Many millenials were raised with the idea that self-esteem is the key to success. And with the rising number of Millenials making their way into the workforce, the idea of employee recognition is becoming a big trend in HR.

It might seem strange to some to thank their employees for doing something that is technically their job, but letting your employees know that they are valued can do a lot to help keep them happy. The benefits you gain can range from higher productivity, to better employee retention, to great employee branding.

So today, let’s talk a little bit about employee recognition, and a few things to consider when you are giving your employees praise.

  1. Employee recognition doesn’t have to affect budget costs
    You don’t need to set up some kind of program to praise your employees. In fact, setting up some automated recognition program will probably have the opposite effect you want it have. Letting your employees know that they are valued can be as simple as telling them “Thank you,” or “Great job on this project.”
  2. Employee recognition doesn’t always mean a raise or a bonus
    As we just mentioned, employee recognition doesn’t have to affect your budget. While a raise or bonus is great thing, it might not always be the right match, so make sure to assess when and where financial rewards are appropriate.
    Sometimes, employees just want to receive positive feedback. We’re not saying that you shouldn’t give out pay raises or bonuses (they’re both very important), but we are saying that recognition and thanks are very important to a positive work environment. A nice mix of both never hurts.

When giving employees recognition for their work, there are a few things to keep in mind:

  • Be authentic. If you’re going to give your employees recognition, make sure that you mean it. Nothing is worse than coming off as insincere when telling your employee what a great job they are doing.
  • Be specific and in the moment. Randomly letting your employees know you appreciate their work is fine, but try to make sure they know specifically what it is you like about their work. Also, tell them as the work happens. No one wants to feel like an afterthought.
  • Make the praise appropriate. There is no need to praise an employee up and down like there is no tomorrow. If anything, you might look insincere. Make sure your recognition matches the effort and result.
  • Make it a team effort. The big boss shouldn’t be the only one giving out praise, and sometimes, it might not even be possible to recognize everyone.
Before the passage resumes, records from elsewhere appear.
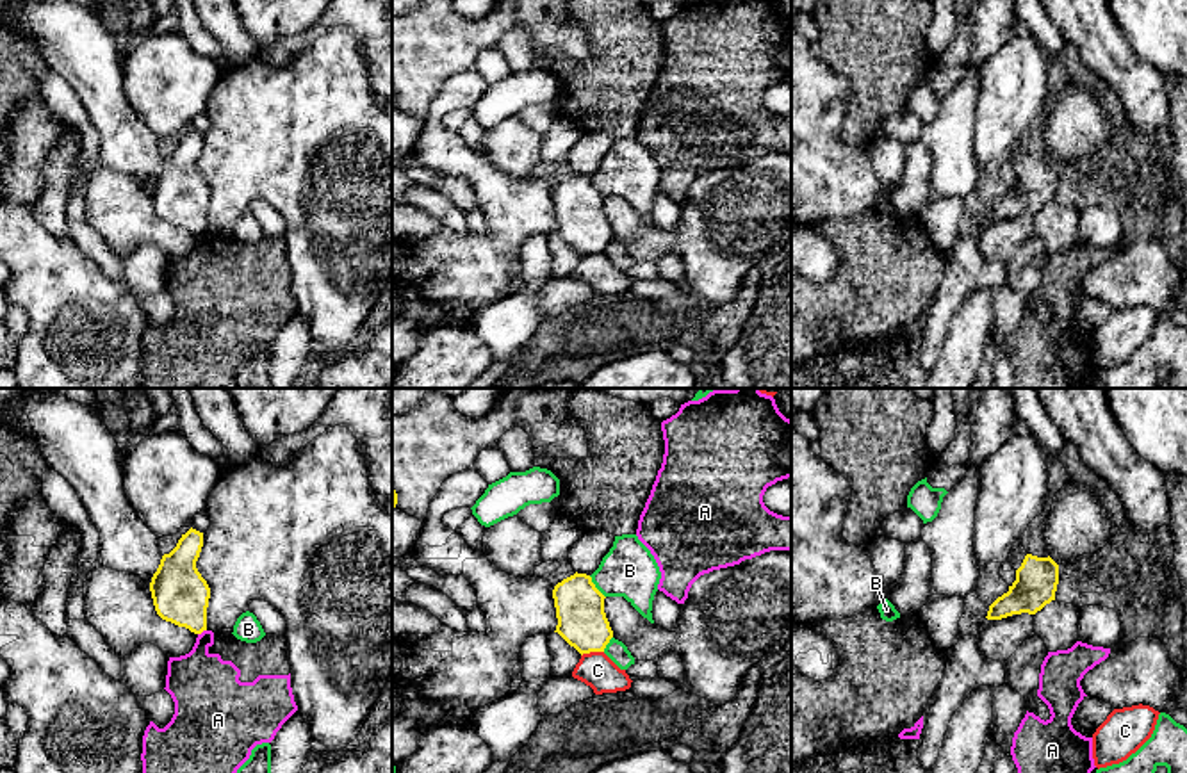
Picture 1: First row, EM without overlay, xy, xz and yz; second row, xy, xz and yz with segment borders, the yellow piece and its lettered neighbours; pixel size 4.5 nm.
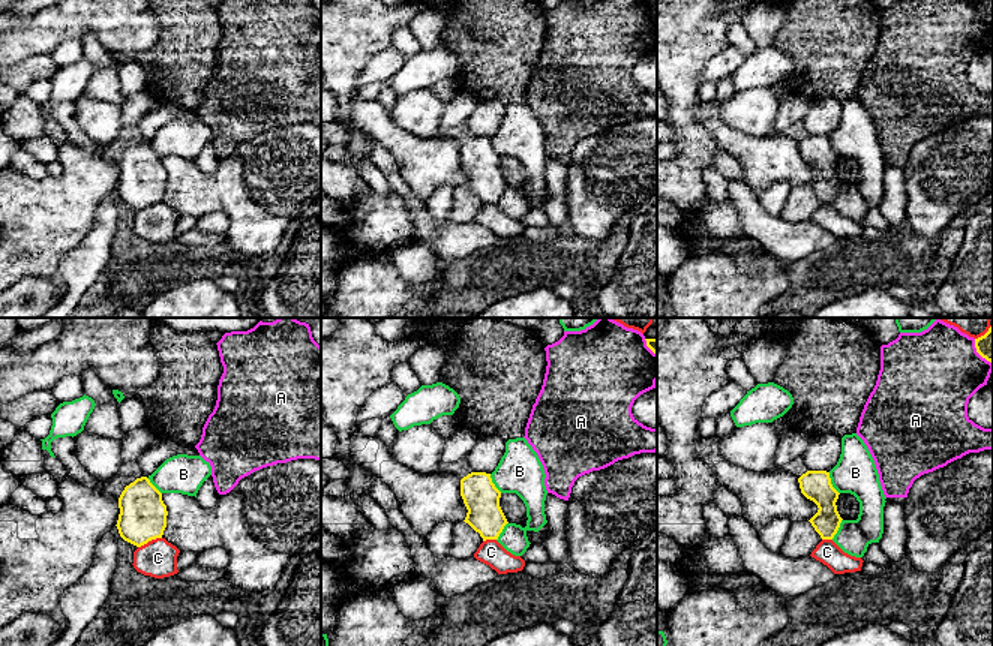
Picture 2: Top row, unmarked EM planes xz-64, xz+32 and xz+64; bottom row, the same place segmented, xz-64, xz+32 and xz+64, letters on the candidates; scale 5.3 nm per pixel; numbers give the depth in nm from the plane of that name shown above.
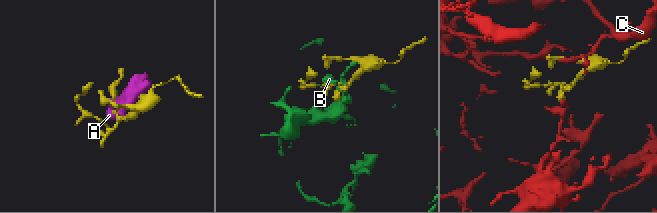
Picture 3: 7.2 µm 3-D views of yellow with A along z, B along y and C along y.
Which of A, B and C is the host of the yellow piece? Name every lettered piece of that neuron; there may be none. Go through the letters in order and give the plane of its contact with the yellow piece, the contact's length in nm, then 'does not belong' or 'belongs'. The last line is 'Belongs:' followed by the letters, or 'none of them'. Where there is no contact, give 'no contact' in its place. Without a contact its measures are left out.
A: meets yellow in xy; contact 50 nm long; does not belong
B: meets yellow in xz; contact 130 nm long; does not belong
C: meets yellow in xz; contact 110 nm long; does not belong
Belongs: none of them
To keep employee efforts from falling through the cracks, give some of the responsibility to managers and team leaders if you aren’t already. This helps keep everything in context.

Although not all problems can be solved by a simple, “Thank you,” the simple act of recognizing your employees for their hard work can go a long ways towards helping your employees feel valued.

So if you aren’t already, get started on getting out and recognizing your employees. The benefits far outweigh the small amount of time it takes to recognize someone for their hard work–and really, there’s no reason not to always let people know when they do a great job.